Ten human rights activists including Amnesty International's Turkey director were sent to an Istanbul court late on Monday in a case Amnesty slammed as a "travesty of justice".
Idil Eser, director of Amnesty International Turkey, was detained on July 5 along with seven other activists and two foreign trainers during a digital security and information management workshop on Buyukada, an island south of Istanbul.
Their detention sparked international alarm and amplified fears of declining freedom of expression under President Recep Tayyip Erdogan.
"All requested for pre-trial (detention) and sent to court," Amnesty International's Turkey researcher Andrew Gardner told AFP.
That came after the activists, who are not yet on trial, gave statements to prosecutors for the first time since their detention.
Gardner said either the court could decide to release the detainees or "unfortunately, we could see the continuation of this process where the government has targeted all critical voices, in particular human rights civil society."
A decision was "hours away", he added, with the Istanbul court expected to make a decision early Tuesday.
Some of the relatives of the activists, who gathered outside the courthouse, looked worried and refused to speak to the journalists.
Eight of those detained are Turkish rights activists, including Ilknur Ustun of the Women's Coalition and Veli Acu of the Human Rights Agenda Association.

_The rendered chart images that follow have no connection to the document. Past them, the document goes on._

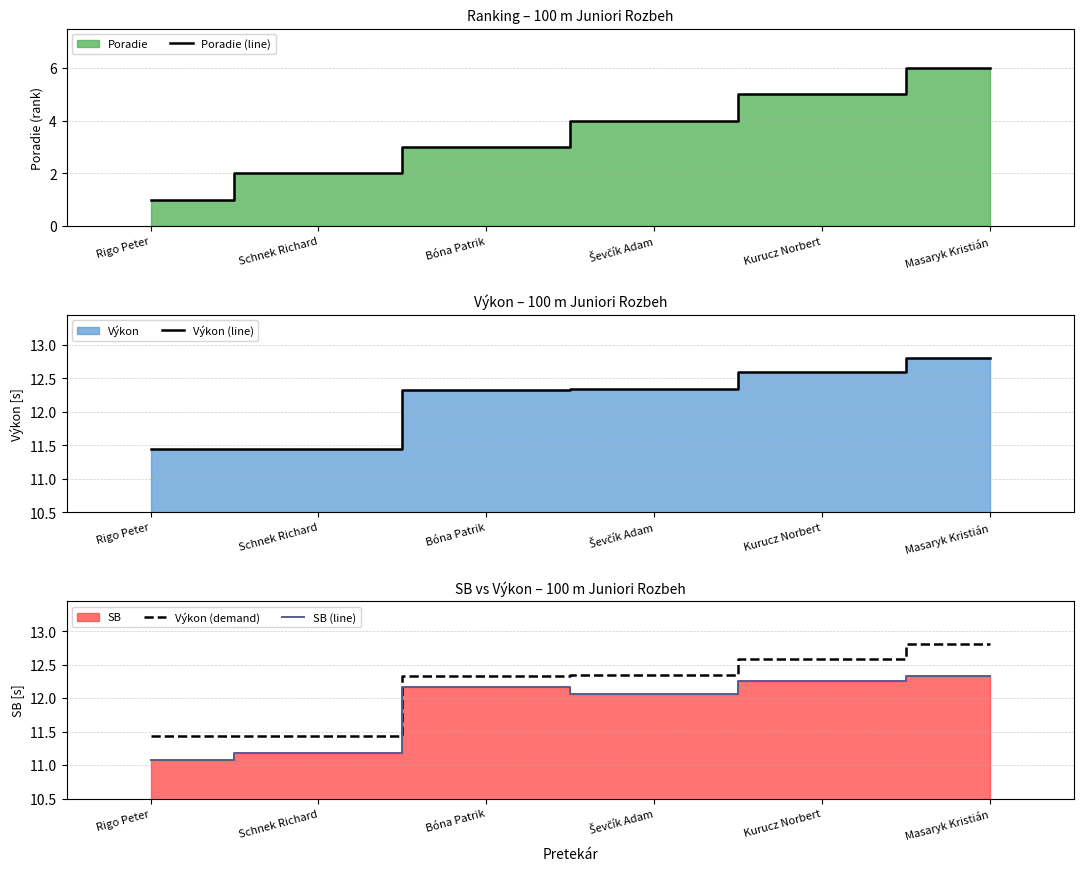

Which series has the widest spread of values?

Poradie (line)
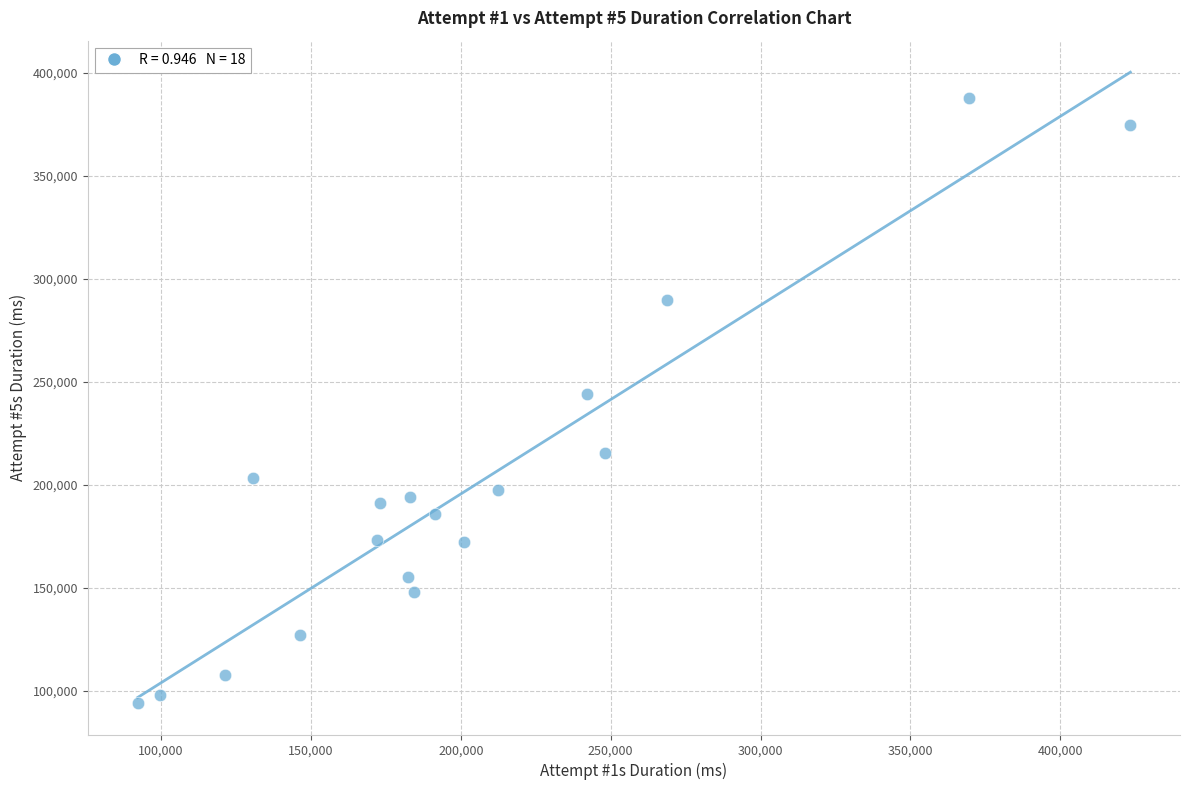

What is the range of X values (max minus min)?

331146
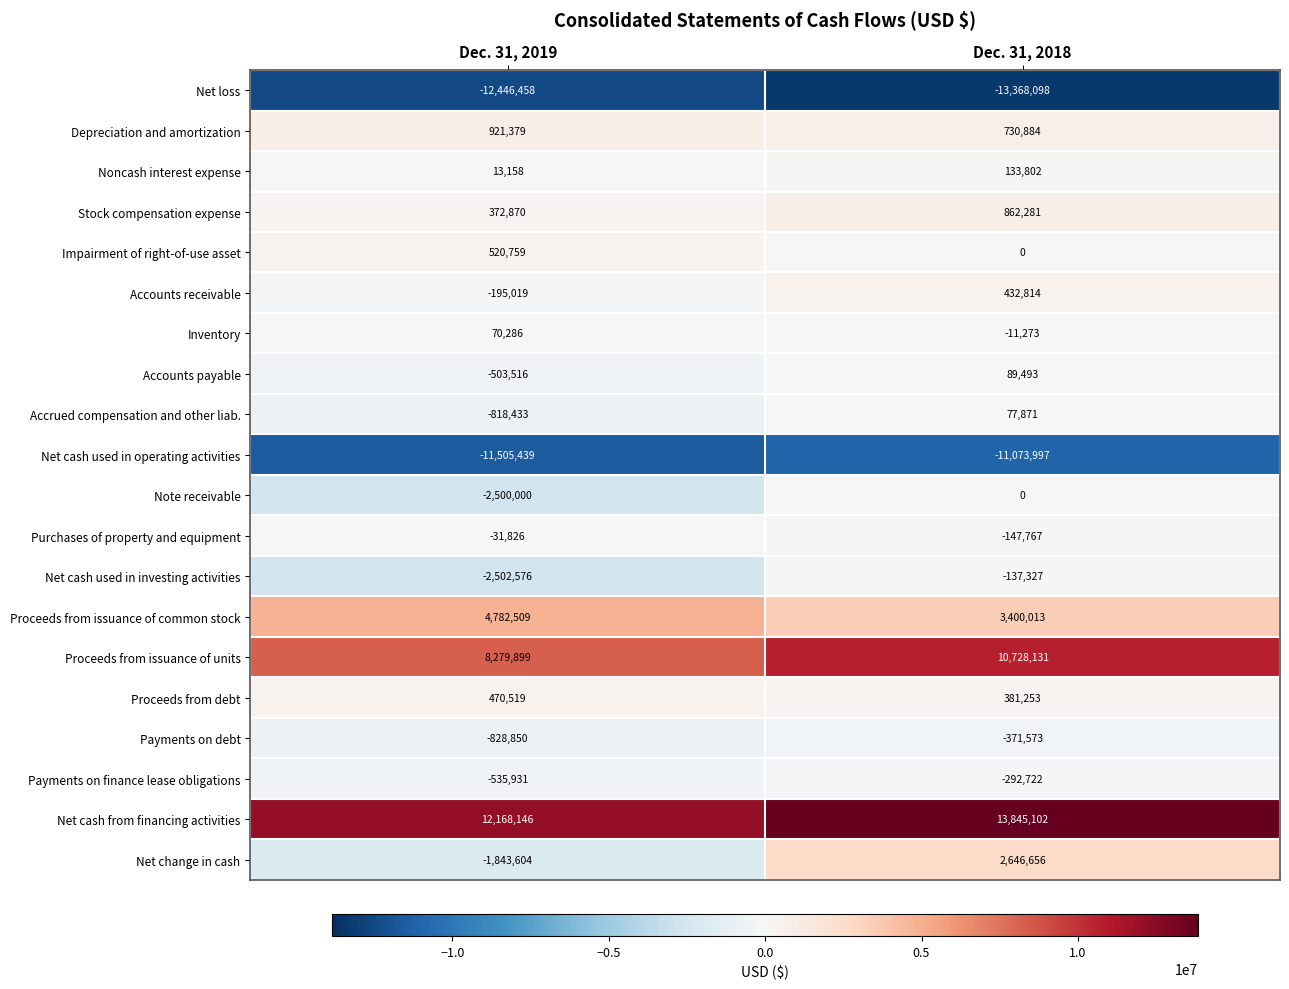

What is the total value across all series at Dec. 31, 2019?

-6112127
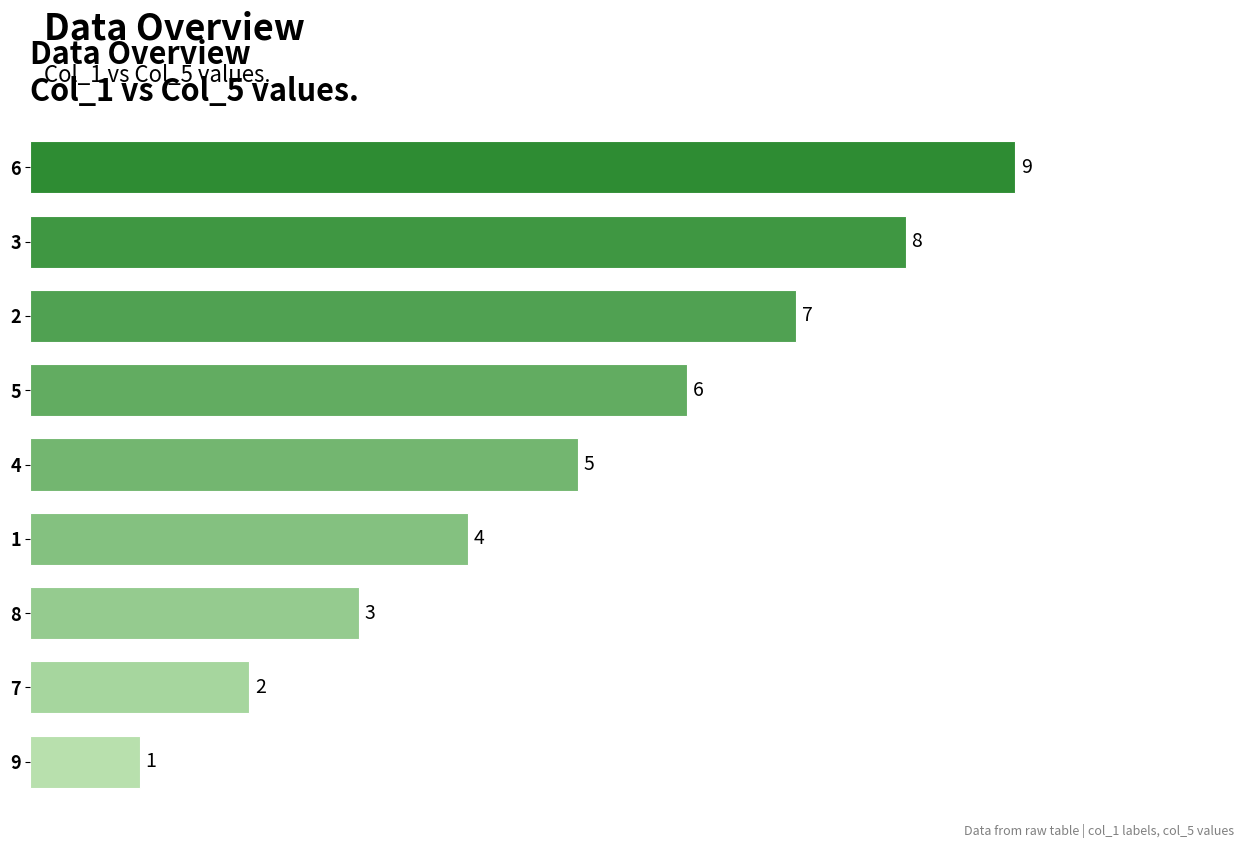

Are the bars horizontal?

Yes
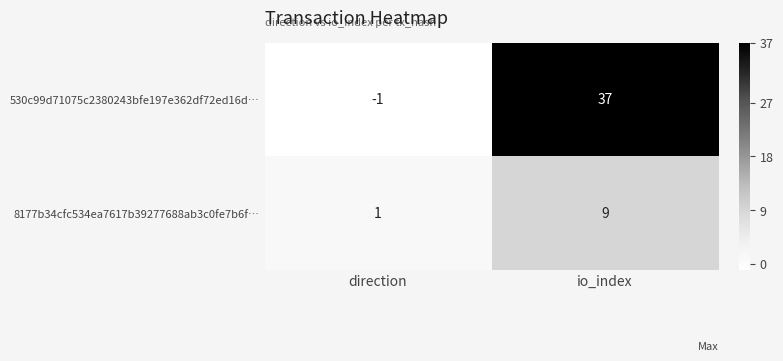

What is the difference between the maximum and minimum values in the 530c99d71075c2380243bfe197e362df72ed16d… series?

38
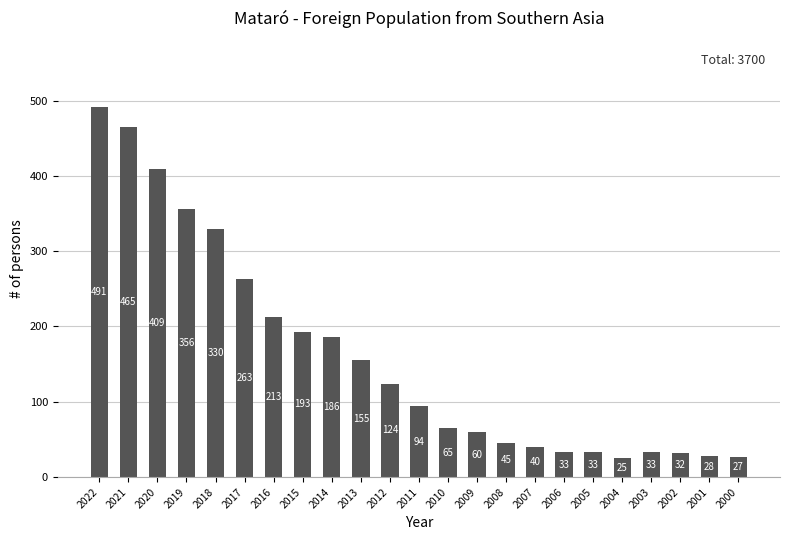

How many values are below 94?

11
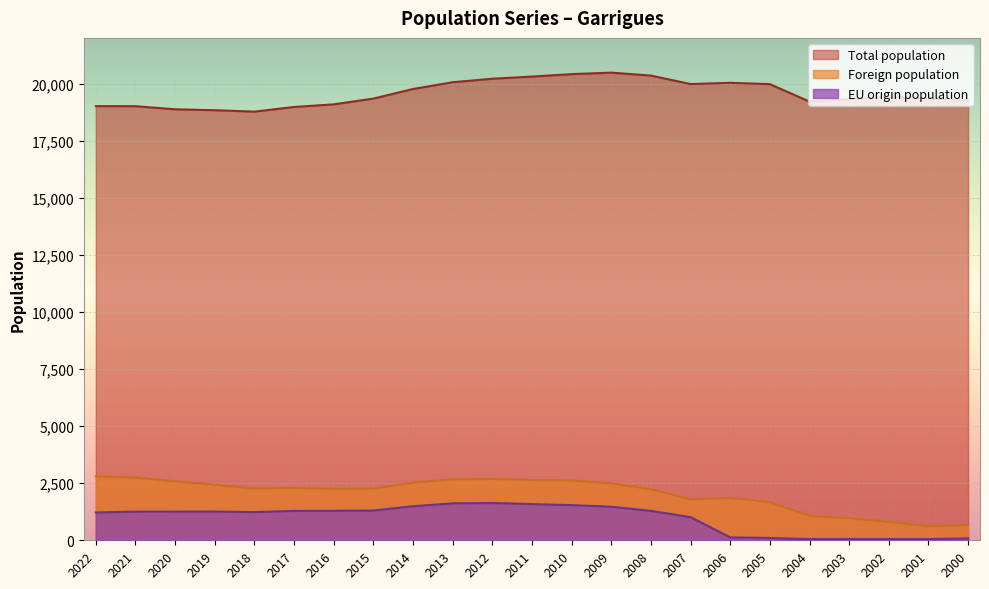

What is the maximum value shown in the chart?

20479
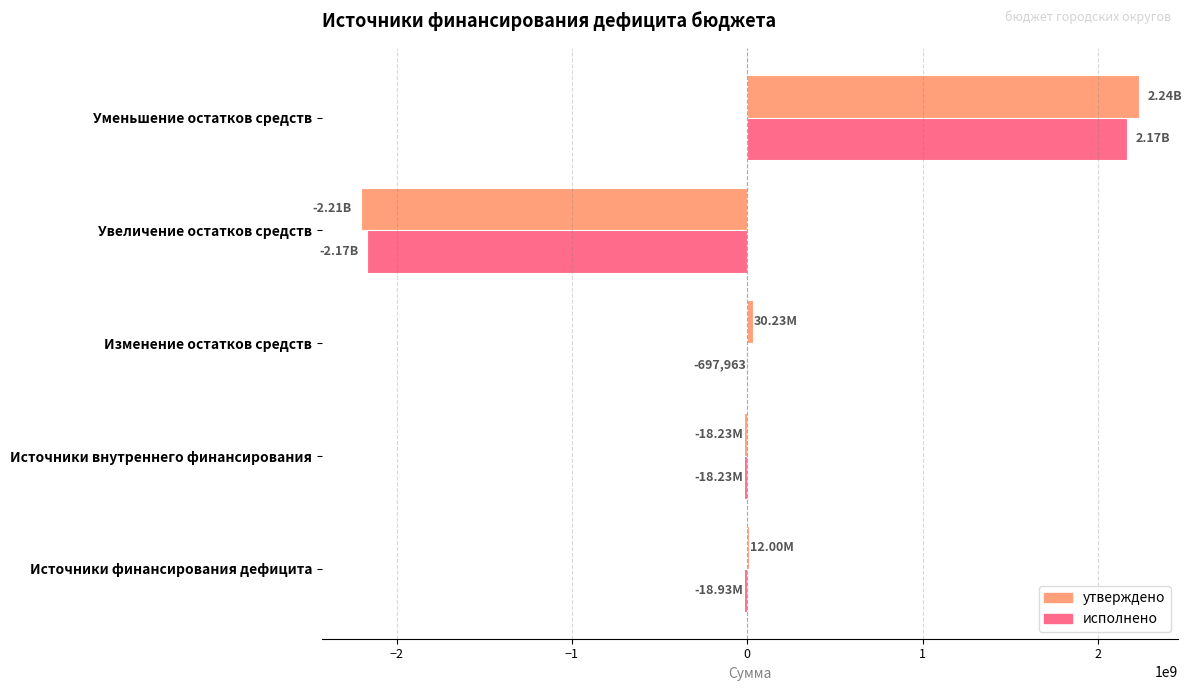

Which series changed the most between Источники финансирования дефицита and Уменьшение остатков средств?

утверждено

Two are foreign trainers -- a German and a Swedish national -- who were leading the digital information workshop.
They are accused of membership of an "armed terrorist organisation", an allegation Amnesty said was "unfounded".
- 'Disgraced'-
Speaking to journalists outside the Istanbul court early Monday, Gardner said if the activists were remanded in pre-trial prison custody, "that would be a travesty of justice," and called for their immediate release.
"This is a test for Turkey's judiciary," he said.
"Turkey will be disgraced in the eyes of the world if these human rights defenders are put in prison for defending human rights."
President Recep Tayyip Erdogan said this month that the activists were detained on a tip-off that they were working against the government, comparing them to coup plotters involved in a failed putsch in July last year.
Gardner said the meeting on Buyukada had been a "routine" workshop and there was nothing suspicious about it.
"What is absolutely crystal clear, one hundred percent clear is this was a routine human rights workshop -- the sort of workshop that happens all over Turkey, in fact the sort of workshop that happens all over the world," he said.
Last month, Amnesty International's Turkey chair Taner Kilic was arrested, accused of links to US-based preacher Fethullah Gulen, who is accused of ordering last year's failed coup, a charge he denies.
Gardner said country director Eser remained "in good spirits."
"She sent messages that as soon as she is released she wants to carry on from where she left off," he said.